Recorded data =>
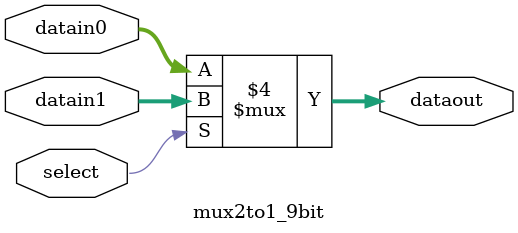
<source format=v>
module ALU(inputA, inputB, ALUop, result, zero);
input [31:0] inputA, inputB; /* 32bit input */
input [2:0] ALUop; /* 3bit ALUoperation */

output [31:0] result; /* 32bit output */
reg [31:0] result;
output zero; /* for checking whether inputA and inputB are same */
reg zero;

/*whenever input or ALUop changes*/
always @(inputA or inputB or ALUop) /* when inputA or inputB or ALUop changes */
begin 
/*it supports AND, OR, ADD, ,SUB, SLT with a zero output*/

/* new code start */
   
	case(ALUop) /* according to ALUop */
		3'b000: result=inputA&inputB; /* when ALUop value is X00, do and operation */ 
		3'b100: result=inputA&inputB;
		3'b001: result=inputA|inputB;  /* when ALUop value is X01, do or operation */ 
		3'b101: result=inputA|inputB;
		3'b010: result=inputA+inputB; /* when ALUop value is 010, do add operation */ 
		3'b110: result=inputA-inputB; /* when ALUop value is 110, do sub operation */ 
		3'b011: if(inputA<inputB)result=1; /* when ALUop value is X11, do SLT operation */
			else result=0;
		3'b111: if(inputA<inputB)result=1; /* if inputA is less than inputB, change the result value to 1 */
			else result=0;
		default: result=1'bx; /* if ALUop value is not in range */

/* new code end */

	endcase

   if (inputA == inputB) /* if inputA and inputB are same */
       zero = 1; /* change the zero value to 1 */
   else /* if inputA and inputB are not same */
       zero = 0; /* change the zero value to 0 */

end 
endmodule

module single_register(datain, dataout, clk, clr, WE);
    input [31:0] datain; /* 32bit input */
    output [31:0] dataout; /* 32bit output */
    input clk, clr, WE; /* clk:clock signal, clr:clear signal, WE:Write Enable */

    reg [31:0] register;

    /* new code start */

    always @(posedge clk or posedge clr) /* when clk or clr is positive */
    begin
	if(clr) register=0; /* if clr is 0, change the register value to 0 */
	else if(WE) register=datain; /* else if WE is true (1), change the register value to datain */
    end

    assign dataout=register; /* assign the register value to the dataout */

    /* new code end */
       
endmodule

module mux4to1(datain0, datain1, datain2, datain3, dataout, select);
    input [31:0] datain0, datain1, datain2, datain3; /* 32bit input */
    input[1:0] select; /* 2bit select */
    output [31:0] dataout; /* 32bit output */
    reg [31:0] data;

    /* new code start */

    always @(datain0 or datain1 or datain2 or datain3 or select) /* when any of inputs changes */
    begin

    case(select) /* according to select */
	2'b00: data=datain0; /* if select value is 00, then change dataout to datain0 */
	2'b01: data=datain1; /* if select value is 01, then change dataout to datain1 */
	2'b10: data=datain2; /* if select value is 10, then change dataout to datain2 */
	2'b11: data=datain3; /* if select value is 11, then change dataout to datain3 */
    endcase

    end

    assign dataout=data;

    /* new code end */

endmodule

module signextd(datain, dataout);
    input [15:0] datain; /* 16bit input */
    output [31:0] dataout; /* 32bit output */
    reg [31:0] dataout;

    /* new code start */

    always @(datain) /* when datain changes */
    begin
	dataout={{16{datain[15]}},datain[15:0]}; /* append digits to the most significant side of number, dependent on the signed number */
    end

    /* new code end */
   
endmodule

module shiftleft2(datain, dataout);
    input [31:0] datain; /* 32 bit input */
    output [31:0] dataout; /* 32 bit output */
    reg [31:0] dataout;

    /* new code start */

    always @(datain) /* when the datain changes */
 
    begin
	dataout=datain<<2; /* dataout = shift left datain by 2bit */ 
    end

    /* new code end */

endmodule

/* concatenate pcin[31-28] with datain[27-0] to form a jump address*/
module concatenate4to28(datain, pcin, pcout);
    input [31:0] datain, pcin; /* 32bit input and pcin */
    output [31:0] pcout; /* 32bit output */
    reg [31:0] pcout;

/* new code start */

    always @(datain or pcin) /* when datain or pcin changes */
    begin
	pcout={pcin[31:28],datain[27:0]}; /* pcout consists of 4bits of pcin's left side and 28bits of datain's right side */
    end

/*new code end */

endmodule

/* new code start */
module ForwardingUnit(IDEX_Rs, IDEX_Rt, EXMEM_RegWrite, EXMEM_Rd, MEMWB_RegWrite, MEMWB_Rd, ALUOp, ForwardA, ForwardB);

input [4:0] IDEX_Rs, IDEX_Rt, EXMEM_Rd, MEMWB_Rd; /* 5bit input */
input EXMEM_RegWrite, MEMWB_RegWrite; /* 1bit input */
input [1:0] ALUOp; /* 2bit input for OP checking */

output [1:0] ForwardA, ForwardB; /* 2bit output */

reg [1:0] A,B; /* 2bit register for output */

always @(IDEX_Rs or IDEX_Rt or EXMEM_RegWrite or EXMEM_Rd or MEMWB_RegWrite or MEMWB_Rd) /* whenever any of inputs changes */
begin

/* initiate regiters */

  A=2'b00;
  B=2'b00;

/* EX hazard -p311 */

  if((EXMEM_RegWrite==1'b1)&&(EXMEM_Rd!=0)&&(EXMEM_Rd==IDEX_Rs))
  begin
    if(ALUOp==2'b10) 
	A=2'b11;
    else
	A=2'b10;
  end

  if((EXMEM_RegWrite==1'b1)&&(EXMEM_Rd!=0)&&(EXMEM_Rd==IDEX_Rt))
  begin
    if(ALUOp==2'b10)
	B=2'b11;
    else
	B=2'b10;
  end

/* MEM hazard -p314 */

  if(/* for EX hazard */(MEMWB_RegWrite==1'b1)&&(MEMWB_Rd!=0)&&(MEMWB_Rd==IDEX_Rs)&&/* for MEM hazard */(EXMEM_Rd!=IDEX_Rs))
  begin
    A=2'b01;
  end

  if(/* for EX hazard */(MEMWB_RegWrite==1'b1)&&(MEMWB_Rd!=0)&&(MEMWB_Rd==IDEX_Rt)&&/* for MEM hazard */(EXMEM_Rd!=IDEX_Rt))
  begin
    B=2'b01;
  end
end

assign ForwardA=A;
assign ForwardB=B;

endmodule

module HazardDetectionUnit(IFID_Rs, IFID_Rt, IDEX_MemRead, IDEX_Rt, IFID_Write, PC_Write, Stall);

/* p315 */
input [4:0] IFID_Rs, IFID_Rt, IDEX_Rt; /* 5bit input */
input IDEX_MemRead; /* 1bit input */

output IFID_Write, PC_Write, Stall; /* 1bit output */

reg IFID_Write_reg, PC_Write_reg, Stall_reg; /* 1bit register for output */

always @(IFID_Rs, IFID_Rt, IDEX_MemRead, IDEX_Rt) /* whenever any of inputs cahnges */
begin

/* initiate registers */

  IFID_Write_reg=1;
  PC_Write_reg=1;
  Stall_reg=0;

  if((IDEX_MemRead==1)&&((IDEX_Rt==IFID_Rs)||(IDEX_Rt==IFID_Rt)))
  begin

/* stall the pipeline */

    IFID_Write_reg=0;
    PC_Write_reg=0;
    Stall_reg=1;

  end
end

assign IFID_Write=IFID_Write_reg;
assign PC_Write=PC_Write_reg;
assign Stall=Stall_reg;

endmodule

/* new code end */

/* 2 to 1 MUX, select from two 32-bit input*/
module mux2to1(datain0,datain1, dataout, select);
input [31:0] datain0, datain1;
input select;
output [31:0] dataout; 
reg [31:0] dataout;

/*whenever datain0 or datain1 or select signals is changed*/
    always @(datain0 or datain1 or select) /* when any of inputs or select changes */
    begin 
    if (select == 0) /* if select value is 0, select datain0 */
       dataout = datain0;
    else /* if select value is 1, select datain1 */
       dataout = datain1;
    end 
endmodule

module mux2to1_5bit(datain0, datain1, dataout, select);
  
input [4:0] datain0, datain1;
input select;
output reg [4:0] dataout;

/*whenever datain0 or datain1 or select signals is changed*/

/* new code start */

    always @(datain0 or datain1 or select) /* when any of inputs or select changes */
    begin 
    if (select == 0) /* if select value is 0, select datain0 */
       dataout = datain0;
    else /* if select value is 1, select datain1 */
       dataout = datain1;
    end 

/* new code end */

endmodule

module mux2to1_9bit(datain0, datain1, dataout, select);
  
input [8:0] datain0, datain1;
input select;
output reg [8:0] dataout;

/*whenever datain0 or datain1 or select signals is changed*/

/* new code start */

    always @(datain0 or datain1 or select) /* when any of inputs or select changes */
    begin 
    if (select == 0) /* if select value is 0, select datain0 */
       dataout = datain0;
    else /* if select value is 1, select datain1 */
       dataout = datain1;
    end 

/* new code end */

endmodule

</source>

DIRECTIONS FOR THIS TASK => Copy out all lines above holding "assign".

WRITTEN ANSWER =>
    assign dataout=register; /* assign the register value to the dataout */
    assign dataout=data;
assign ForwardA=A;
assign ForwardB=B;
assign IFID_Write=IFID_Write_reg;
assign PC_Write=PC_Write_reg;
assign Stall=Stall_reg;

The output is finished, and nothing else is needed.